What gets even crazier is that if I switch the GET to POST and add a data field to the $.ajax function (something like data: '{"CategoryName":"Test Category"}') then I can create a new record in the database without having to write a stored procedure or a SQL statement or anything. Pretty incredible.

Wednesday, 18 August 2010

WCF DataService and jQuery

I have spent the last couple of days looking at WCF DataService and integrating it with jQuery. It's something I have been thinking about for a good few months now. We have some good reasons for wanting to do this; jQuery offers much more web development power than ASP.NET, RESTful web services are the way of the future and it's good to keep on top of what the private sector is already doing.

One of the frustrating things I find when undertaking a learning exercise like this one is how many dead ends you have to walk down before you arrive at the answer. I have spent two days Googling about a million different phrases and reading endless blog and forum posts about configuration, design and debugging. Even getting a simple RESTful web service via WCF up and running was a challenge but I finally cracked it and now I have a very simple web page making an asynchronous AJAX call to an IIS hosted WCF Data Service (which sits on top of the Northwind database), obtaining data in JSON and parsing through it. I had never done anything like this before so it has been an interesting (and at times frustrating) two days.

Here's a very quick walkthrough.

Fire up Visual Studio 2008 and create a new WCF Service Application (you might need to get the templates, or you might be lucky enough to have Visual Studio 2010 which has them pre-installed). Call it NorthwindService. I'm using VB.NET. Delete the IService1.vb and Service1.svc files that get created by default. Right click on the project and Add New Item. Select an ADO.NET Entity Data Model and call it NorthwindDataModel. This fires up a wizard so choose 'Generate from database' and create a connection to the Northwind database on your local machine or network. It's a good idea to create a SQL user on Northwind (i.e. northwind/northwind) and use this from the go rather than relying on integrated security - makes life easier when you deploy to IIS. If you choose to do this include the sensitive data in the connection string. Put ticks in all three boxes and hit Finish.

You'll get a nice ER diagram of Northwind which you can close. Add another new item, this time an ADO.NET Data Service. Call this NorthwindDataService. You get a Class file up. Make a few modifications. First, replace [[class name]] with NorthwindEntities. Second add config.UseVerboseErrors=true to the InitializeService sub (helps with debugging). Then uncomment the last two commented lines. Replace the first parameter in each method call with * and make sure they're both set to All rather than AllRead in the second parameter. Do a build and you should be good to go.

Let's test it out. Hit F5 and you should get IE up with a load of XML. You should recognise the tables from the Northwind database. Add /Categories after .svc and you will get just the Categories info - this is REST working in all its genius glory.

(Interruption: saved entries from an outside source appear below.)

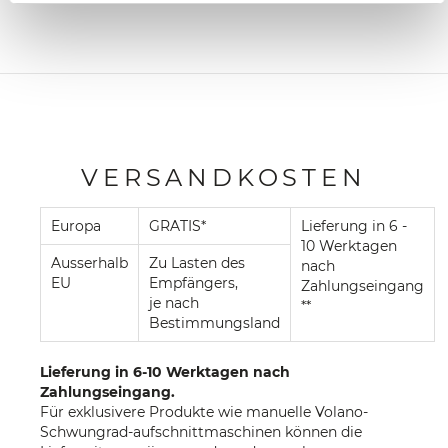
VERSANDKOSTEN
Europa
GRATIS*
Lieferung in 6 -
10 Werktagen
Ausserhalb
Zu Lasten des
nach
EU
Empfängers,
Zahlungseingang
je nach
**
Bestimmungsland
Lieferung in 6-10 Werktagen nach
Zahlungseingang.
Für exklusivere Produkte wie manuelle Volano-
Schwungrad-aufschnittmaschinen können die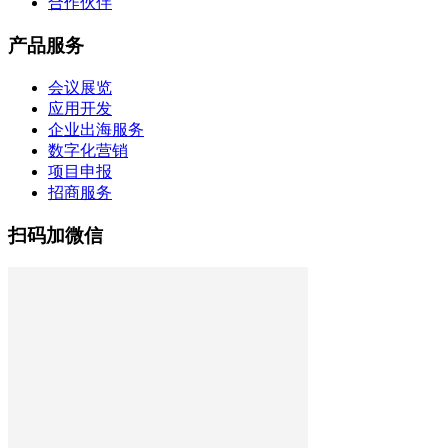
合作伙伴
产品服务
会议展览
应用开发
企业出海服务
数字化营销
项目申报
招商服务
扫码加微信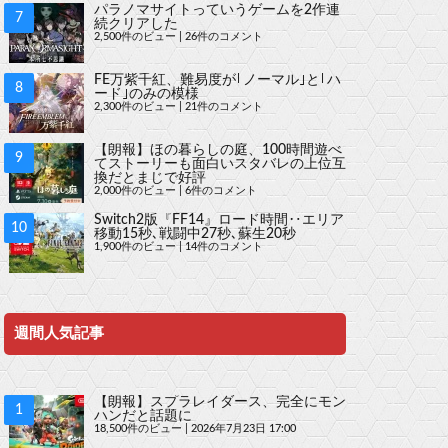
パラノマサイトっていうゲームを2作連
続クリアした
2,500件のビュー
|
26件のコメント
FE万紫千紅、難易度が｢ノーマル｣と｢ハ
ード｣のみの模様
2,300件のビュー
|
21件のコメント
【朗報】ほの暮らしの庭、100時間遊べ
てストーリーも面白いスタバレの上位互
換だとまじで好評
2,000件のビュー
|
6件のコメント
Switch2版『FF14』ロード時間‥エリア
移動15秒､戦闘中27秒､蘇生20秒
1,900件のビュー
|
14件のコメント
週間人気記事
【朗報】スプラレイダース、完全にモン
ハンだと話題に
18,500件のビュー
|
2026年7月23日 17:00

Publish to IIS next. Right click, publish. Target should be c:\inetpub\wwwroot\NorthwindService (remember that VS needs to be in Admin mode). Then open up IIS (which you installed, right, when you built your laptop) and create a new application on your default web site. Set the alias to NorthwindService and the path to where you just published to. You should now be able to browse to http://localhost/NorthwindService/NorthwindDataService.svc/. Try adding Categories after the final / in the URL and make sure you get the Categories data back.

How do I make jQuery talk to this service? That's dead easy but I will continue this tomorrow.